A new study from McGill University in Canada had more than 100 people with high cholesterol eat two servings of probiotics a day. Nine weeks later, their L-D-L or “bad” cholesterol levels were 12 percent lower than those who took the placebo. Total cholesterol dropped 9 percent while H-D-L or “good” cholesterol and blood triglycerides were unchanged. The yummy yogurt also reduced cholesterol esters by 6 percent. Cholesterol esters are a derivative of cholesterol itself but are still considered a type of fat.

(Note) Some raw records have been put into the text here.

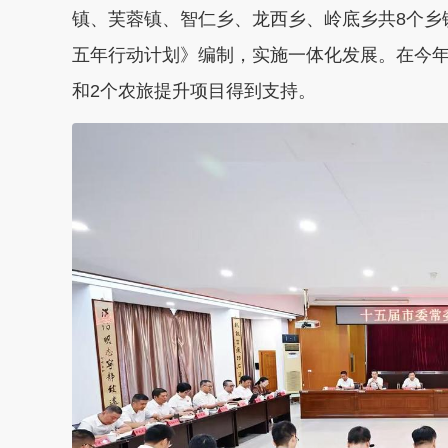
镇、芙蓉镇、智仁乡、龙西乡、岭底乡共8个乡
五年行动计划》编制，实施一体化发展。在今年
和2个农旅提升项目得到支持。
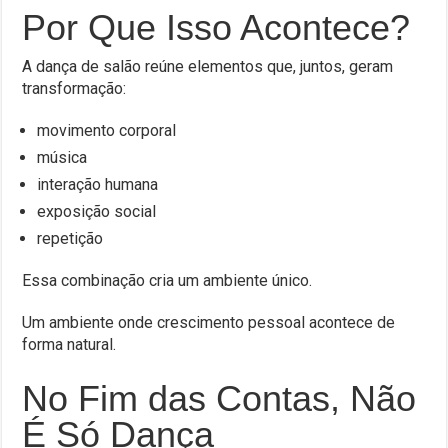
Por Que Isso Acontece?
A dança de salão reúne elementos que, juntos, geram
transformação:
movimento corporal
música
interação humana
exposição social
repetição
Essa combinação cria um ambiente único.
Um ambiente onde crescimento pessoal acontece de
forma natural.
No Fim das Contas, Não
É Só Dança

So how does strained dairy impact cholesterol? Scientists believe the bacterium lactobacillus can lower cholesterol levels by breaking up molecules known as bile salts, thereby reducing absorption of cholesterol in the gut. And all it took was 200 milligrams a day, much less than the amount of soluble fiber or other supplements required to achieve the same effect.
Unpasteurized sauerkraut and Korean kimchi, which are fermented vegetables, also contain probiotics along with a slew of immunity-boosting vitamins. Miso soup, made from fermented soybean pastes, is packed with probiotics, too, and can take a bite out of appetite. Soft cheese, sourdough bread, buttermilk, tempeh and sour pickles also pack a punch. Kefir (kuh-FEAR) and acidophilus are drinkable forms of the fermented fat-fighter. However and whatever you eat, be sure to pick probiotics to cut cholesterol.